REQUEST: Set down exactly the lines in the records below that run from the line with "XING – Das Jobs-Netzwerk" to the line with "besseres Job-Leben.", inclusive, and nothing more.

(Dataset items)
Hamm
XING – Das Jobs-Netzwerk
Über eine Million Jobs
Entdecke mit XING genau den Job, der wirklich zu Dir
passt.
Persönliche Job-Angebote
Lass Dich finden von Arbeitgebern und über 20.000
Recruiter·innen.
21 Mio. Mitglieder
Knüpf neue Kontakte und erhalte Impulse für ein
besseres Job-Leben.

...

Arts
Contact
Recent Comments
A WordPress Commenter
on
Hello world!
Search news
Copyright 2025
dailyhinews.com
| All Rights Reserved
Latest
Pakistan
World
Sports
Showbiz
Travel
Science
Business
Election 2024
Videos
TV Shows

WORKED SOLUTION:
XING – Das Jobs-Netzwerk
Über eine Million Jobs
Entdecke mit XING genau den Job, der wirklich zu Dir
passt.
Persönliche Job-Angebote
Lass Dich finden von Arbeitgebern und über 20.000
Recruiter·innen.
21 Mio. Mitglieder
Knüpf neue Kontakte und erhalte Impulse für ein
besseres Job-Leben.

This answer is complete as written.